Mentoring programs are always in need of qualified volunteers and current mentors can be the most effective recruiters.

Mentoring programs rarely have enough volunteers to meet the needs of all of the young people who would like to be matched with a mentor. Unfortunately, recruiting new mentors can be difficult and take a considerable amount of time. Experience has proven that the best recruiters are current mentors who can share their experiences and help break down perceived barriers. Mentors can speak passionately about mentoring and have more credibility because they are volunteers rather than paid staff.

As noted by Mentor in “Elements of Effective Practice for Mentoring,” word of mouth recruitment is cited as the most effective recruitment strategy. So, how can mentors spread the word and help change even more lives? Michigan State University Extension has some tips for mentors:

  • Take some time to think about your experience. Why did you start mentoring? What has it been like? Why do you keep coming back? The answers to these questions are the foundation of your testimonial.
  • Make a list of people you know who you think would be a great mentor. Rather than casting a large net and trying to recruit everyone, narrow it down to those who are most likely to be successful.
  • Ask your program coordinator for some marketing materials. It is helpful to provide a brochure or some piece of print material to those you talk to. When you talk to the program staff, find out if there are any specific needs at the moment. Perhaps the program needs more mentors of one gender or are seeking to add diversity.
  • Start talking. First, ask the person if they have ever considered mentoring. Listen to their answer. Next, it’s important to let them know you think they would be a great mentor—and why you think this.
  • Once you have started the conversation, share your experience as it seems relevant. Perspective mentors often perceive barriers and sometimes they need to hear how others work around them. For instance, a common misconception is that mentoring takes a lot of time. In reality, it is usually a small amount of time on a regular basis. Share how you make it work.
  • If possible, invite the perspective mentor to a program training or event, or offer to make an introduction to the program coordinator.
  • People rarely say yes to such a big commitment immediately. It’s OK to start the conversation and continue it over multiple meetings.

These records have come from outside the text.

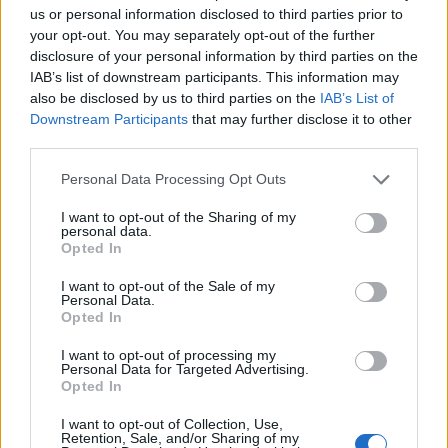
us or personal information disclosed to third parties prior to
Abril de
$
$ 7,09
$ 9,21
$ 8,15
14%
your opt-out. You may separately opt-out of the further
disclosure of your personal information by third parties on the
2022
8,45
IAB’s list of downstream participants. This information may
Maio de
$
$ 6,25
$ 7,84
$ 7,05
-14%
also be disclosed by us to third parties on the
IAB’s List of
2022
7,26
Downstream Participants
that may further disclose it to other
third parties.
Junho de
$
$ 7,24
$ 9,60
$ 8,42
12%
Please note that this website/app uses one or more Google
Personal Data Processing Opt Outs
2022
8,13
services and may gather and store information including but
not limited to your visit or usage behaviour. You may click to
I want to opt-out of the Sharing of my
Julho de
$
$ 7,99
$ 9,58
$ 8,79
8%
personal data.
grant or deny consent to Google and its third-party tags to
2022
8,79
Opted In
use your data for below specified purposes in below Google
consent section.
Agosto de
$
$ 7,44
$ 8,81
$ 8,12
-8%
I want to opt-out of the Sale of my
Personal Data.
2022
8,08
Opted In
Setembro
$
$ 5,96
$ 7,80
$ 6,88
-9%
I want to opt-out of processing my
de 2022
7,36
Personal Data for Targeted Advertising.
Opted In
Outubro
$
$ 6,82
$ 8,94
$ 7,88
3%
I want to opt-out of Collection, Use,
de 2022
7,58
Retention, Sale, and/or Sharing of my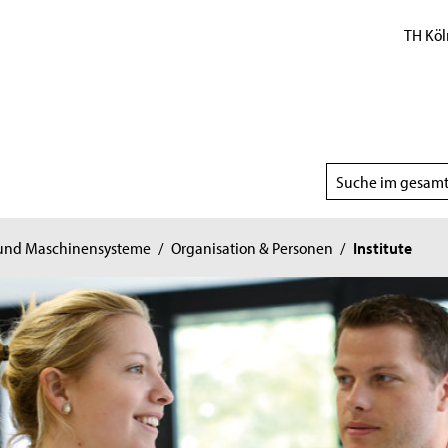
TH Köl
Suchbereich
wählen
 und Maschinensysteme
/
Organisation & Personen
/
Institute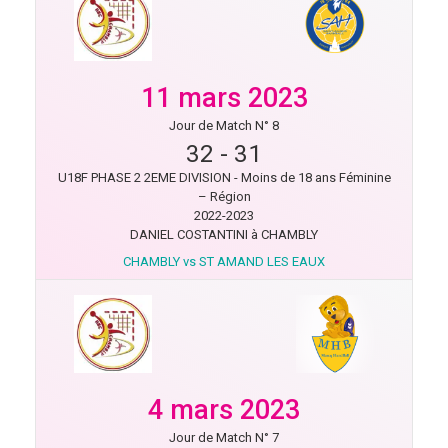
11 mars 2023
Jour de Match N° 8
32
-
31
U18F PHASE 2 2EME DIVISION - Moins de 18 ans Féminine
– Région
2022-2023
DANIEL COSTANTINI à CHAMBLY
CHAMBLY vs ST AMAND LES EAUX
4 mars 2023
Jour de Match N° 7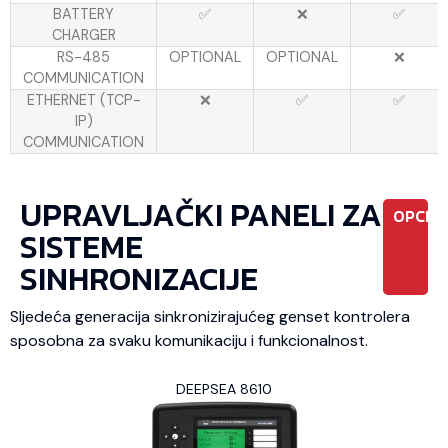
BATTERY
✅
❌
✅
CHARGER
RS-485
OPTIONAL
OPTIONAL
❌
COMMUNICATION
ETHERNET (TCP-
❌
✅
✅
IP)
COMMUNICATION
UPRAVLJAČKI PANELI ZA
OPCIO
SISTEME
SINHRONIZACIJE
Sljedeća generacija sinkronizirajućeg genset kontrolera
sposobna za svaku komunikaciju i funkcionalnost.
DEEPSEA 8610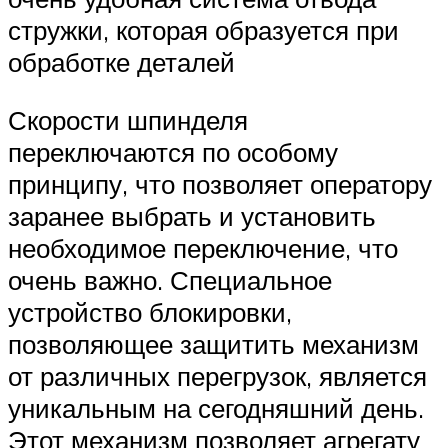
стружки, которая образуется при
обработке деталей
Скорости шпинделя
переключаются по особому
принципу, что позволяет оператору
заранее выбрать и установить
необходимое переключение, что
очень важно. Специальное
устройство блокировки,
позволяющее защитить механизм
от различных перегрузок, является
уникальным на сегодняшний день.
Этот механизм позволяет агрегату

While one-on-one conversations have the most potential to recruit a new mentor, there are other small things you can do to raise awareness:

  • Talk about mentoring on social media. Share a post from your site or mention you are a mentor.
  • Wear a program t-shirt.
  • Tell people you are a mentor and talk about the program.

As a mentor, you are already having an impact on the life of your mentees. If you help recruit more mentors, your impact increases as more youth move from the waiting list to a match.